Ever wondered where your property taxes go when you pay that annual bill? Or is it just me who hears Jerry’s voice when I give my money to the county each year?

If you own in Charleston County, your 2023 taxes will typically end up in the following buckets:

  • City of Charleston Drainage & Public Safety Infrastructure

  • Charleston County School District Operating & Bonds

  • County Government Operating & Bonds

  • Parks & Recreation Operating & Bonds

  • Trident Technical College Operating & Bonds

And no – that’s not a typo on the year. Even though it’s 2024, property taxes are levied “in arrears,” so the payment you owed on January 15 is actually for last year’s taxes.

How do they calculate my tax bill? Your home’s assessed value & your district’s tax rate determine what you owe. The value of your primary residence (which starts with your purchase price and goes up from there) is multiplied by 4% to calculate the assessed value, so if your home is worth $200,000 it would have an assessed value of $8,000. NOTE: If you don’t reside in your home full-time, your value will be multiplied by 6% instead of 4%. Owner-occupants get a property tax break in South Carolina that do not apply to second homes and investment properties.

The tax rate is also called millage rate.
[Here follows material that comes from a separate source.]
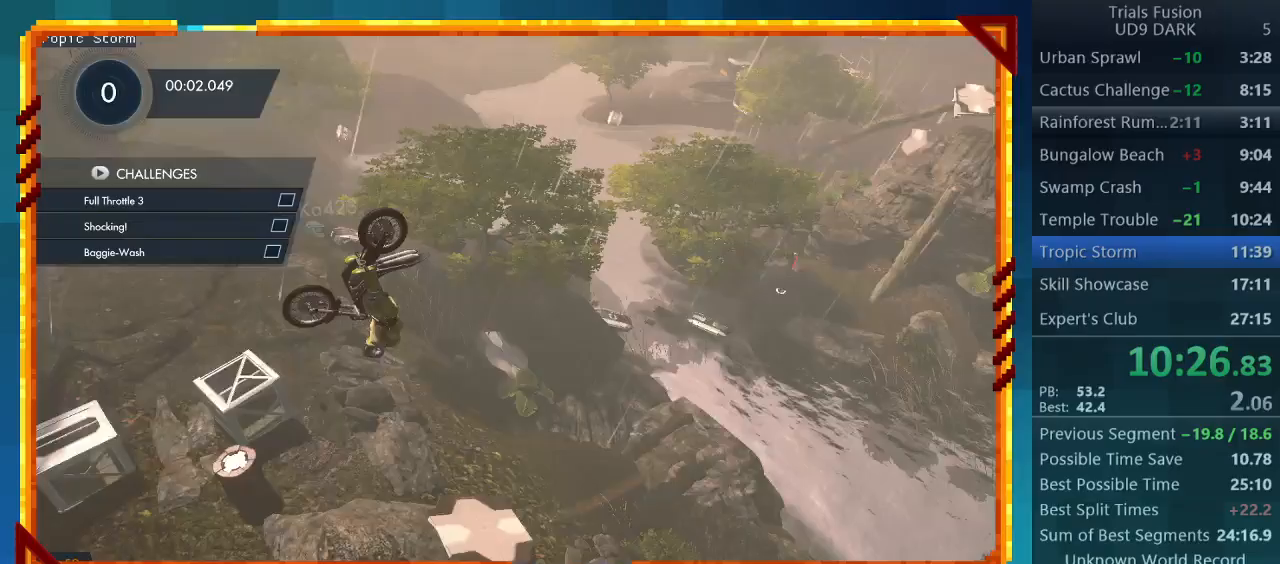
{"buttons": ["R2"], "left_stick": "left", "events": [[400, "left_stick", "left"], [500, "R2", "down"]]}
A “mill” is 1/1000 of a dollar. If your district’s millage rate is 283.5 mills, the property tax on that $200,000 primary residence assessed at $8,000 would be $2,268. If you’re looking for real fun on a Friday night, here’s where to find even more help understanding your tax bill.

Millage rates are assigned by County Council, County School Board and the public service district or municipality where you live. The millage and assessment ratios vary between municipality and tax district. You might be surprised to see where the highest and lowest rates are around here. Dorchester County is known for having the highest taxes, but that’s also where most of the new development and housing growth is. Below is an illustration of last year’s tax bill for a $450k house in different areas of town.

 
 

Bonus points if you miss middle school math and are still reading...

Certain homeowners qualify for a reduced tax rate known as a “Homestead Exemption.” This applies to owners over the age of 65 and those with varying disabilities, as well as Medal of Honor recipients and disabled first responders. Click here for a full list of qualifying requirements.

If you’ve purchased your home with us you already know how important it is to apply for the owner-occupant 4% tax rate. Chances are, your closing attorney gave you a form and we sent you multiple email reminders to apply so you can save money every year! Non-owner occupants are assessed at 6%. Hint: the savings come out to much more than 2% because that rate actually affects both your assessment ratio AND millage rate. So the $2,268 tax bill we calculated above on the $200,000 house would jump 50% to $3,402 if it’s not your primary residence.

Long story short...

  1. Vote for your favorite county and local officials because their decisions affect your wallet.

  2. Complete your 4% tax application if you haven’t already.

  3. Take Vanessa to lunch if you love math as much as she does!